_TASKS TO PERFORM_
**A.** Return the passage in the essay on modern-day prophets starting at "In wrath, remember" and ending at "were so unpopular.", copied word for word.
**B.** Decide whether each statement agrees with the essay on modern-day prophets, and give yes or no along with the words that decide it, quoted exactly: (i) Binny Lau is described as a contemporary Israeli rabbi and scholar. (ii) Lau holds that a prophet should stand aloof and condemn the people. (iii) The word "jeremiad" names a work that celebrates society.

(TEXT UNDER STUDY begins)

The Modern-Day Prophet

In wrath, remember mercy
— Habakuk 3:2

Who are today’s prophets? Some argue for public intellectuals who examine trends and are unafraid to speak their minds. According to Paul Simon, the prophets are graffiti artists: “The words of the prophets are written on the subway walls and tenements halls and whispered in the sounds of silence.” For Yoko Ono, true artists are prophets. Joseph Addision believed it was the jester. Binny Lau, a contemporary Israeli rabbi and scholar, believes that journalists today “take on the role of moral and social critics,” but adds that “more often than not their criticism is laced with the venom of loathing.” In his book, Jeremiah: The Fate of the Prophet, Lau draws our attention to the word “jeremiad” that comes from the ethos of this prophet’s task: a work that mourns society and its imminent downfall. No wonder prophets were so unpopular.

Lau makes many important observations in his book about what a prophet does that have ramifications for us today. As we have entered the mourning period of the Three Weeks, when portions of Jeremiah’s writings - like his eponymous book and the book of Lamentations - are regularly read and studied, it seems an apt time to think about the nature of prophecy and who fulfills that role in today’s society. Lau writes that even though a prophet’s job is to chastise his people, it must always be criticism that emerges from deep love. “Even when the harshest reproach is called for, the prophet must consider himself a divine emissary whose role is to help redeem the people, not stand aloof and condemn.”

(TEXT UNDER STUDY ends)
(GIVEN INFORMATION begins)

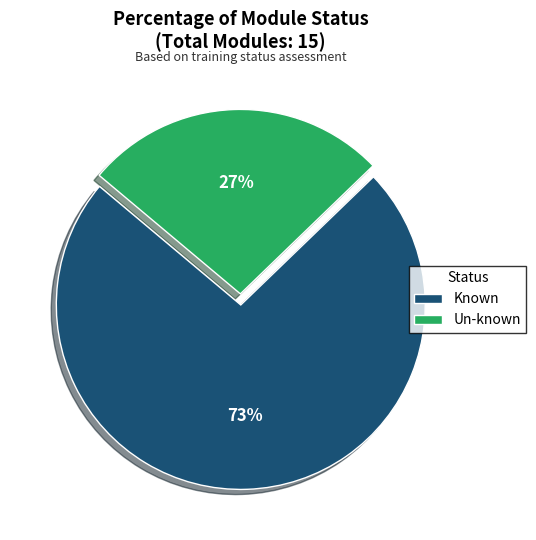

How many slices are in this pie chart?

2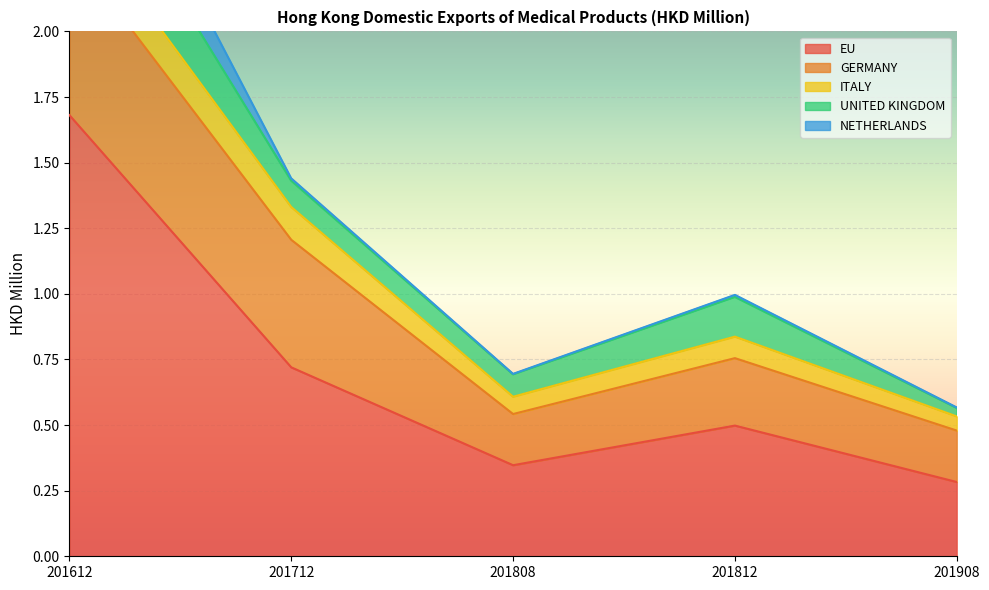

What is the sum of the GERMANY values at 201908 and 201808?

0.4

(GIVEN INFORMATION ends)

_ANSWERS BY ITEM NUMBER_
**A.**
In wrath, remember mercy
— Habakuk 3:2

Who are today’s prophets? Some argue for public intellectuals who examine trends and are unafraid to speak their minds. According to Paul Simon, the prophets are graffiti artists: “The words of the prophets are written on the subway walls and tenements halls and whispered in the sounds of silence.” For Yoko Ono, true artists are prophets. Joseph Addision believed it was the jester. Binny Lau, a contemporary Israeli rabbi and scholar, believes that journalists today “take on the role of moral and social critics,” but adds that “more often than not their criticism is laced with the venom of loathing.” In his book, Jeremiah: The Fate of the Prophet, Lau draws our attention to the word “jeremiad” that comes from the ethos of this prophet’s task: a work that mourns society and its imminent downfall. No wonder prophets were so unpopular.

**B.**
(i) Yes: "Binny Lau, a contemporary Israeli rabbi and scholar"
(ii) No: "whose role is to help redeem the people, not stand aloof and condemn"
(iii) No: "a work that mourns society and its imminent downfall"